__About this exercise__.
Copy the lines below word for word, omitting the pictures.

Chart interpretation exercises
# # # # # # #

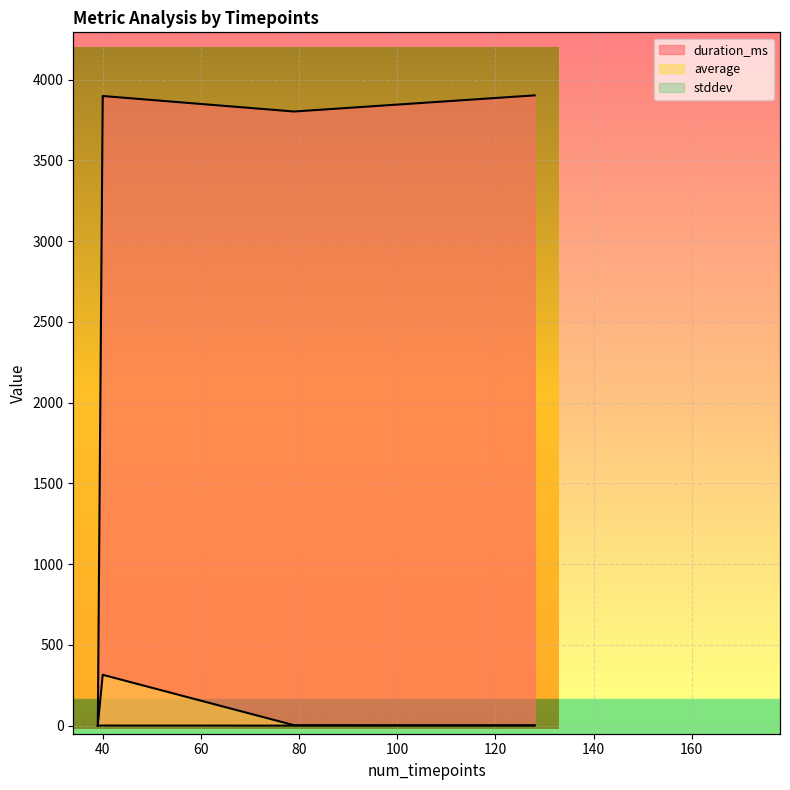

What is the highest value of the stddev series?

0.5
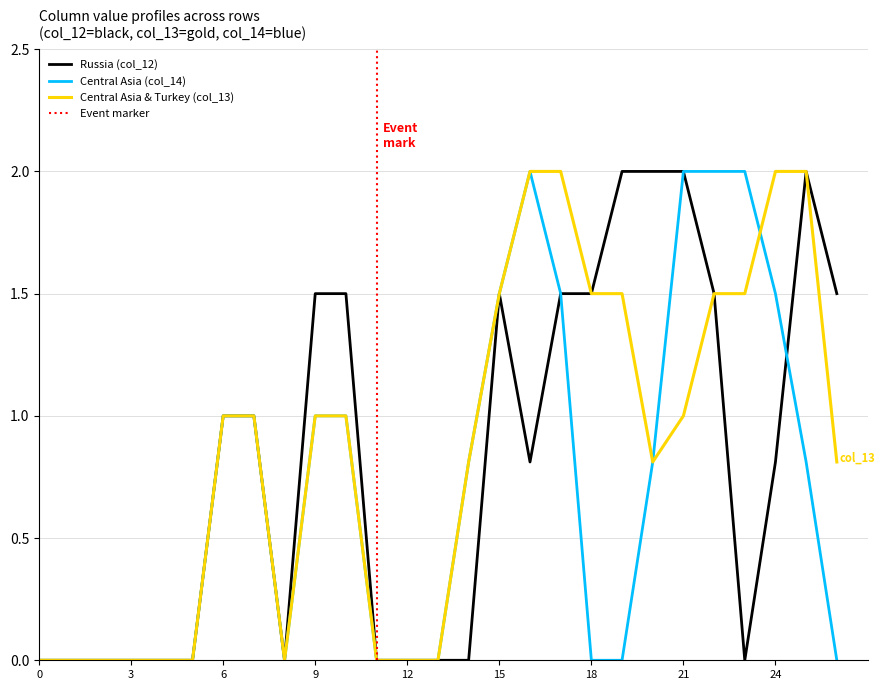

How many values in the col_12 series exceed 0?

15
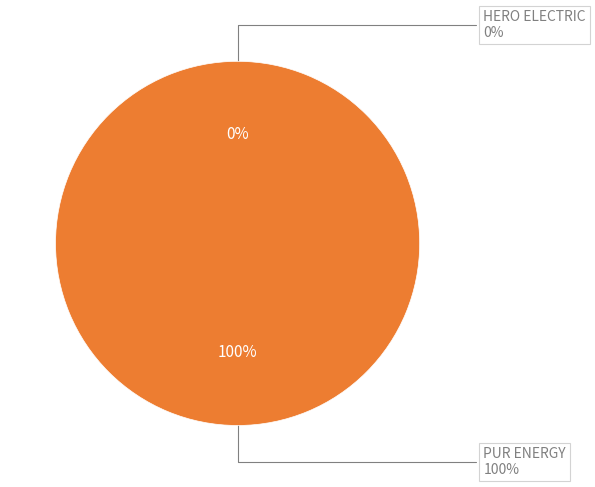

To the nearest percent, what is the combined percentage of PUR ENERGY PVT LTD and HERO ELECTRIC VEHICLES PVT. LTD?

100%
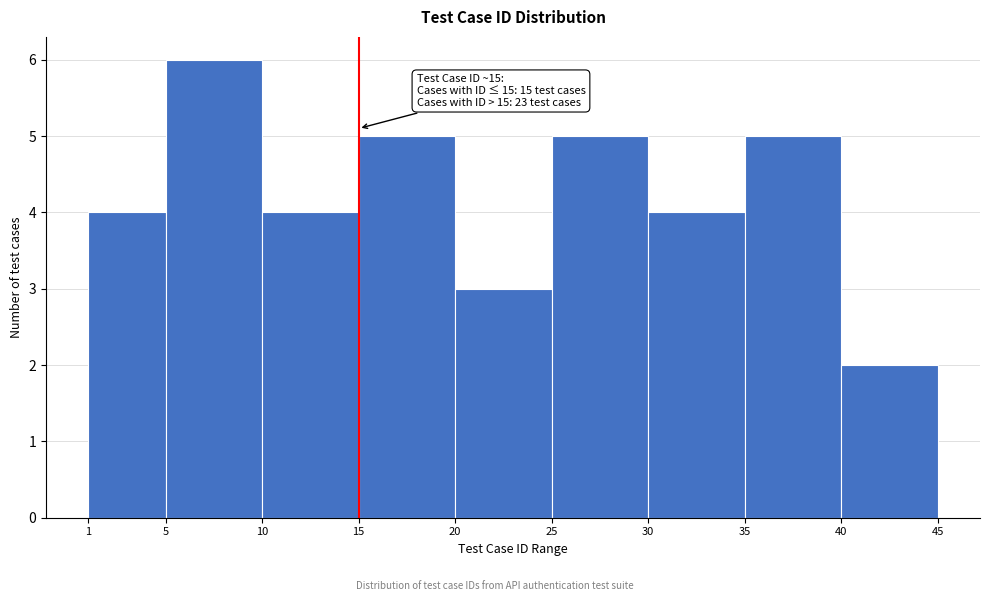

Over which range of the x-axis is the bar tallest?

5 to 10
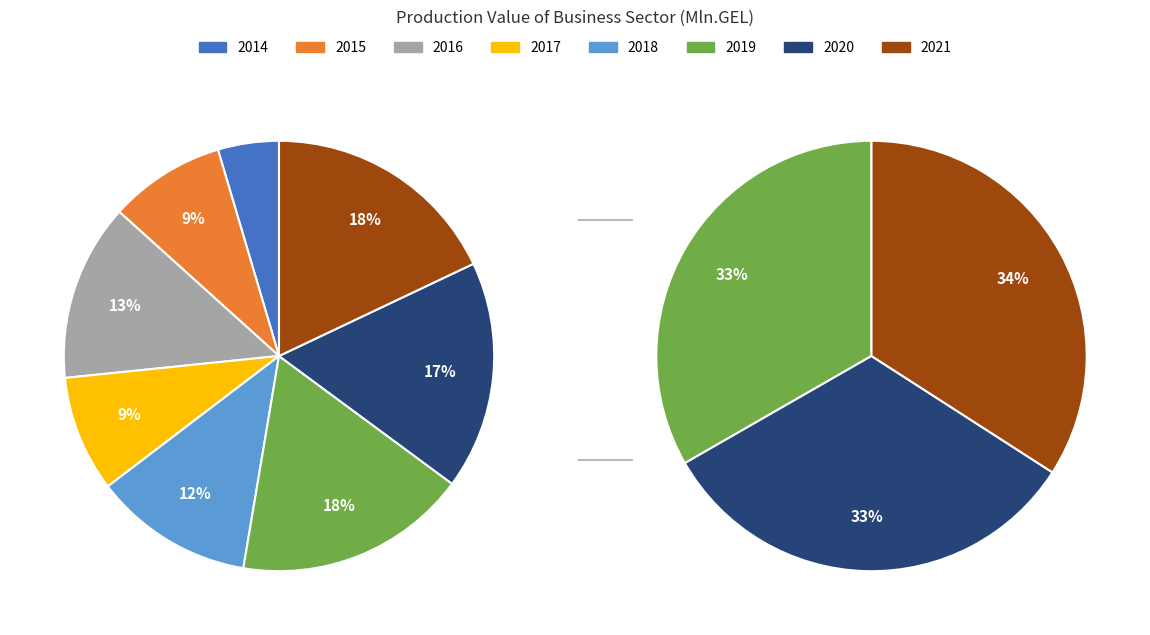

Which slice is the smallest?

2014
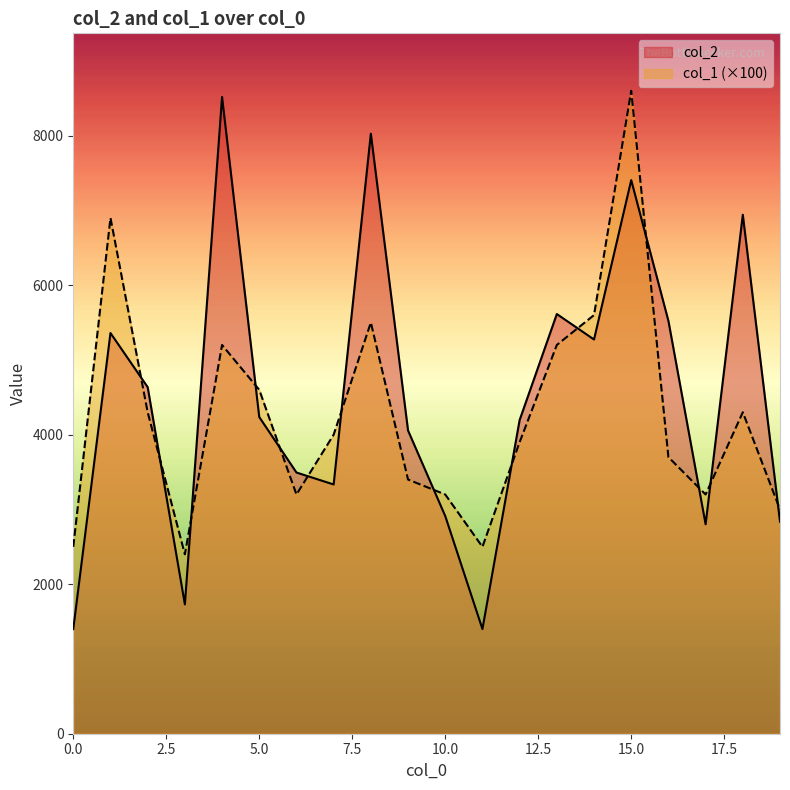

What is the total value across all series at 17?

6002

# # # # # # #

__Written reply__.
What is the highest value of the stddev series?

0.5

How many values in the col_12 series exceed 0?

15

To the nearest percent, what is the combined percentage of PUR ENERGY PVT LTD and HERO ELECTRIC VEHICLES PVT. LTD?

100%

Over which range of the x-axis is the bar tallest?

5 to 10

Which slice is the smallest?

2014

What is the total value across all series at 17?

6002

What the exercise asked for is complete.